The long-awaited, almost out of beta, Google Chrome OS that only uses applications from the web just got closer to becoming to reality as developers, major brands, and some lucky consumers will receive their plain-looking CR-48 notebook with the new fully functional operating system from Google in the coming days/weeks.
Chrome OS is a web-only OS in the sense that there are no applications/software to download. All applications are only available from the Google Chrome Web Store that will launch alongside the Chrome OS with all of your documents/data stored in the cloud. Additionally, the notebooks Google plans to mass produce will not have media drives or hard drives at all (Solid State Flash drives will act as primary storage). The idea is that notebooks running Chrome are to be lightning fast and have longer-than-your-average-computer operating/standby times.

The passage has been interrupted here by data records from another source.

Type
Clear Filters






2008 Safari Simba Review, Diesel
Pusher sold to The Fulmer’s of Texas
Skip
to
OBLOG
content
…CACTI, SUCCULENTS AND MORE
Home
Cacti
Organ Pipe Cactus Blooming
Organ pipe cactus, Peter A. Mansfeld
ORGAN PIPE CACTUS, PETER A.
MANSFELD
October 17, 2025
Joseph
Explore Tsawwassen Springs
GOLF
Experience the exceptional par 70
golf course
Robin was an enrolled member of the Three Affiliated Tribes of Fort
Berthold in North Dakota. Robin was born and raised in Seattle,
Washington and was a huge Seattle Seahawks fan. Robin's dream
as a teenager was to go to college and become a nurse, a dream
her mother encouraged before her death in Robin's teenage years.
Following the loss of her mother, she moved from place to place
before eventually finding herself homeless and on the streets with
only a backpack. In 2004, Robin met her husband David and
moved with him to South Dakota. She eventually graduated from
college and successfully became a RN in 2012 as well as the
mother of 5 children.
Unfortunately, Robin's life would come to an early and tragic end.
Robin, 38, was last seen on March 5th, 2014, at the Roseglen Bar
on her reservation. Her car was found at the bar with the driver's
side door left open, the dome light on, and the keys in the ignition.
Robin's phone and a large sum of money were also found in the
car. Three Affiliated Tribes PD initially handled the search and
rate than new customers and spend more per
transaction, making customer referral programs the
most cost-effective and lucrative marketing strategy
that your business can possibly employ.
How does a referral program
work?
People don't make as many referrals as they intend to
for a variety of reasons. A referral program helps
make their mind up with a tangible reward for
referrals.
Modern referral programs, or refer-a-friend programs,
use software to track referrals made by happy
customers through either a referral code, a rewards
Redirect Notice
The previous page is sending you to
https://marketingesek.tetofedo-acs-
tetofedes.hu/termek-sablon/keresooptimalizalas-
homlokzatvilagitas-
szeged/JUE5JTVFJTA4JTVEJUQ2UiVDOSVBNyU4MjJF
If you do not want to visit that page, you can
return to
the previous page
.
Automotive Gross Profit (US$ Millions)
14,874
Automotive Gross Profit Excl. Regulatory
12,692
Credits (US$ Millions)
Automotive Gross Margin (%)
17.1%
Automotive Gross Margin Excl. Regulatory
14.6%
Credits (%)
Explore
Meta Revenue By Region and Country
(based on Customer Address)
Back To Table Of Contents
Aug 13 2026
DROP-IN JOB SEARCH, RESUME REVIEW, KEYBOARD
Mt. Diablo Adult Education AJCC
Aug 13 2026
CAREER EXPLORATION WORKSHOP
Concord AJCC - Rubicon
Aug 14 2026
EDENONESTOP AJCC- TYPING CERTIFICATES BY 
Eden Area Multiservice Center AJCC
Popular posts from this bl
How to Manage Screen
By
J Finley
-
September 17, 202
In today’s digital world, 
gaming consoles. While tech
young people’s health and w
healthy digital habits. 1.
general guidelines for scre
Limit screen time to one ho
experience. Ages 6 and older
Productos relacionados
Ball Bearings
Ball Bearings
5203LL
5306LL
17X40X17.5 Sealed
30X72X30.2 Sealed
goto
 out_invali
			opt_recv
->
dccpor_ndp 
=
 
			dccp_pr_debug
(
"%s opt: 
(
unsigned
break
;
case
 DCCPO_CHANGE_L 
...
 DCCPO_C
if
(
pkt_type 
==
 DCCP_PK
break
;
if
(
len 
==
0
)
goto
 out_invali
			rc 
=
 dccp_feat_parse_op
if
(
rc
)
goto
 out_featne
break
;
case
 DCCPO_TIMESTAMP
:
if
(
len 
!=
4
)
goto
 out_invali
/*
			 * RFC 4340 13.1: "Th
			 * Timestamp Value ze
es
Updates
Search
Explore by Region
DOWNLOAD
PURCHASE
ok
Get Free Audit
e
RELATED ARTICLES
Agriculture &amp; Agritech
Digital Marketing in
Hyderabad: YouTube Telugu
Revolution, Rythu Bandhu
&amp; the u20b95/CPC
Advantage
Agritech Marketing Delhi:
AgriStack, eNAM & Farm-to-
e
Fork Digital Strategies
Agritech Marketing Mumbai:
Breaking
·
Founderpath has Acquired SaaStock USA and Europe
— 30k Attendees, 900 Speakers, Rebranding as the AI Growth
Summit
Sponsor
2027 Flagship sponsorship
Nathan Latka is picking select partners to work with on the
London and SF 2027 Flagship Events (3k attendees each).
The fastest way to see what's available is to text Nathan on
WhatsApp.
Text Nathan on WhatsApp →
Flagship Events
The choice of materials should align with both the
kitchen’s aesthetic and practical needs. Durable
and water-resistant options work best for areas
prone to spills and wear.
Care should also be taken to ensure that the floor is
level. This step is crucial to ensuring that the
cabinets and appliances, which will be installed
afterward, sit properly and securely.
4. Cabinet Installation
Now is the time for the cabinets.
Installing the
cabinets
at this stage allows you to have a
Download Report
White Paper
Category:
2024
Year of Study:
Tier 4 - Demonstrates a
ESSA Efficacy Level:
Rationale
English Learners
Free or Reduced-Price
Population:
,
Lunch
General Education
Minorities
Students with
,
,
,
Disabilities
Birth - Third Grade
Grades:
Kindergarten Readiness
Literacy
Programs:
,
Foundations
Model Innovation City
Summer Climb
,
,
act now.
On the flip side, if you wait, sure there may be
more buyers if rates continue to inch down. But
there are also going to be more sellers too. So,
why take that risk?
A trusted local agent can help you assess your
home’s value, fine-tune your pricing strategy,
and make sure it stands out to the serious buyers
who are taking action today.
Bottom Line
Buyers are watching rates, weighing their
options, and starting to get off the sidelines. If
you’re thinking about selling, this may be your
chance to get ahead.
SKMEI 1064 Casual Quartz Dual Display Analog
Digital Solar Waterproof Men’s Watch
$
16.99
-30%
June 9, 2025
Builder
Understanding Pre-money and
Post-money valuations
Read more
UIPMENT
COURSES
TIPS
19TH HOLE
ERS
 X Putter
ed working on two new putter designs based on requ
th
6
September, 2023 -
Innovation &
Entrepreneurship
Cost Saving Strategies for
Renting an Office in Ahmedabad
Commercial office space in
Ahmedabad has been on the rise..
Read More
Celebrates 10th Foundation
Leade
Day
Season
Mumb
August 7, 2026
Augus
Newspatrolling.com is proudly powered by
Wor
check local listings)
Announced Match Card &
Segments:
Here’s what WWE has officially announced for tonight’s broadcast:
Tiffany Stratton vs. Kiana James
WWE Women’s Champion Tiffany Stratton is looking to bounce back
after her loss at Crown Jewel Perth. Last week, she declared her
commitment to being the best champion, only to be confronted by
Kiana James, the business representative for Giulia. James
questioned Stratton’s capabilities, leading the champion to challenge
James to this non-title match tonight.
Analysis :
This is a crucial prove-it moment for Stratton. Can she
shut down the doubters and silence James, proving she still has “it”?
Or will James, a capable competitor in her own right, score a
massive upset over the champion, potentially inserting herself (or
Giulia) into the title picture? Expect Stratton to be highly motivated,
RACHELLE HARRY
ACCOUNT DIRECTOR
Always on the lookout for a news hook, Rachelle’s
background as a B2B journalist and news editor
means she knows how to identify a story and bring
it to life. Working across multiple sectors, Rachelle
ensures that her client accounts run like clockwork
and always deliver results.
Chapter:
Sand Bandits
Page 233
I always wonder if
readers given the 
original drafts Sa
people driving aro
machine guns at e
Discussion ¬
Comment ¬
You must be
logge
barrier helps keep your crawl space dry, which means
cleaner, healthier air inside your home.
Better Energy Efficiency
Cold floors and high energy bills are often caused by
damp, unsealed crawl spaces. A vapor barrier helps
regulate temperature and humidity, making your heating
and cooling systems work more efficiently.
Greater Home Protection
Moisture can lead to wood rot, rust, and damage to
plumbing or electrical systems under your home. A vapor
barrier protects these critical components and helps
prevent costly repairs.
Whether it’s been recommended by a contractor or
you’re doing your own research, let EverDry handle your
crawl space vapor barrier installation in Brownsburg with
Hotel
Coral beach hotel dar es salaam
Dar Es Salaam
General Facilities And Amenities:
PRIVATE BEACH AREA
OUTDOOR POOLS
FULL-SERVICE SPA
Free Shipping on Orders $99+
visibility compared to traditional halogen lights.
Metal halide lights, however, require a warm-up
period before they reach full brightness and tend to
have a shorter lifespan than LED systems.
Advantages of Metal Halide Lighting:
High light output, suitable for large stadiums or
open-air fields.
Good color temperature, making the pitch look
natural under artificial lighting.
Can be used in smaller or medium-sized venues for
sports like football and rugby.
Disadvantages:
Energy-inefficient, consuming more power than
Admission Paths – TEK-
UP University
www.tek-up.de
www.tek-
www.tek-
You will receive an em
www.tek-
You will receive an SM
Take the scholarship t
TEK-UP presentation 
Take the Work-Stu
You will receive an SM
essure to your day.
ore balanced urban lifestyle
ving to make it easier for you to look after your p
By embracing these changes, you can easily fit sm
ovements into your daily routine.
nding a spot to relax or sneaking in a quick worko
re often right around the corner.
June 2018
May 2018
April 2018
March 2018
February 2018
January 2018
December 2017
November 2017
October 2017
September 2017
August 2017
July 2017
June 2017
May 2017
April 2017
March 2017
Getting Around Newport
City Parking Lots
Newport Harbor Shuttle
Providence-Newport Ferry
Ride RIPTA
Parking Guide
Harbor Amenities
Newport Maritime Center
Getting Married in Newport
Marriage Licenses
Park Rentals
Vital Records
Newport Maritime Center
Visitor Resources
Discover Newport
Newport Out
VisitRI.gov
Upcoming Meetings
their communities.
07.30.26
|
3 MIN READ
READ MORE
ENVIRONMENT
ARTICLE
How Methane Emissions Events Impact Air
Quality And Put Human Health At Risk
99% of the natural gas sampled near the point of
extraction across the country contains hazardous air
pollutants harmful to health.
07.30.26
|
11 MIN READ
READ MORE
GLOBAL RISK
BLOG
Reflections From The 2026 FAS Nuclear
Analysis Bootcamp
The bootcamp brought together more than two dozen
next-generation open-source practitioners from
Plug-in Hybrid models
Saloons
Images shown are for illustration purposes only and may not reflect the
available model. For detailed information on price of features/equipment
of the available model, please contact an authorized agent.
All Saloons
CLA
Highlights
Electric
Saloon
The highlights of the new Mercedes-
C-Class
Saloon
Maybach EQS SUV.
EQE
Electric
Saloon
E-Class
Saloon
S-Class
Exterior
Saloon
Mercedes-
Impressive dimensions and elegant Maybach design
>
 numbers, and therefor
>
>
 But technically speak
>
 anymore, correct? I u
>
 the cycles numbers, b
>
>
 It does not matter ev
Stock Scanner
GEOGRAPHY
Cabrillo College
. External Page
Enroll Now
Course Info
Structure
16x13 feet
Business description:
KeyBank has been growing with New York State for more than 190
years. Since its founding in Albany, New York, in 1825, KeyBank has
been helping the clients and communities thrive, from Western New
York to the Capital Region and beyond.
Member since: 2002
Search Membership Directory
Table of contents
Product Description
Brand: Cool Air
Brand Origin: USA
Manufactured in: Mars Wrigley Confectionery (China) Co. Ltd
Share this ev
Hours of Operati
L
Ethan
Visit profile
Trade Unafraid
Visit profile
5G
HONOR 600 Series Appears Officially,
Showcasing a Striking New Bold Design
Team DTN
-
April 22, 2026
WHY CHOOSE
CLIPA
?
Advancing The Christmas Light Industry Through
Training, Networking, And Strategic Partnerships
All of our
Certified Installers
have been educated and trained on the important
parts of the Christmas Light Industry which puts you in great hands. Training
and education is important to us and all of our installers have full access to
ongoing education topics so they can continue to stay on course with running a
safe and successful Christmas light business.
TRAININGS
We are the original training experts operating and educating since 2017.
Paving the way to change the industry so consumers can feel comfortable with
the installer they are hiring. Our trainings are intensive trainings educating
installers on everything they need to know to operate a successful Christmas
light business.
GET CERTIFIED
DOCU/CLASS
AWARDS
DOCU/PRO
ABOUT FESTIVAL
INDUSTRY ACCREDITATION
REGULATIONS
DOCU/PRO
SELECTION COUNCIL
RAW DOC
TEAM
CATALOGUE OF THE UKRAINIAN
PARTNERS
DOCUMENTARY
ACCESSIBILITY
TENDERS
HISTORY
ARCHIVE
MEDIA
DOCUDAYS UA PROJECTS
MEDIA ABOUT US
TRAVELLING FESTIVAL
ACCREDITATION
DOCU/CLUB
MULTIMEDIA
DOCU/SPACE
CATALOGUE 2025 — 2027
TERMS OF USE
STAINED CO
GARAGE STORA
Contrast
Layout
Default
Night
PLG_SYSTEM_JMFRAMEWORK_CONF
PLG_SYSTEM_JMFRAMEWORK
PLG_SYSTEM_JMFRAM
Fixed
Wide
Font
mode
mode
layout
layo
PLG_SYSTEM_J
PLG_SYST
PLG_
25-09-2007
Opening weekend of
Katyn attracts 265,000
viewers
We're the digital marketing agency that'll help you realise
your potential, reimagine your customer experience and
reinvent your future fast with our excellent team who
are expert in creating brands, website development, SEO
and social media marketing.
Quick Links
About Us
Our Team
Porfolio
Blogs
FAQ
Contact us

Users will get all the benefits of Chrome notebooks: 10-second boot, fast web app performance, and built-in 3G and Wi-Fi. And none of the headaches of ordinary computers.
In other words, Google Chrome OS and the notebooks it plans to mass produce is practically a shell with just enough guts, and a web camera to get you connected to the net and producing – no booting up and no wasting time.
As I stated before, Chrome OS is still in beta, but will make a debut sometime in 2011. The minimalistic, always on, and always connected Google notebooks, or those produced by other manufacturers, will also be available around the same time frame.
Google isn’t the only company with some serious time, effort and money thrown into the future of cloud computing. More and more companies are offering cloud solutions that allow ease of use/accessibility at a very reasonable cost to the consumer.
My suggestion to you is if you have reservations about cloud computing/storage, I suggest you read up on the subject and figure out how you and your business can effectively use it to your advantage…because it isn’t just a fad and it isn’t going anywhere anytime soon.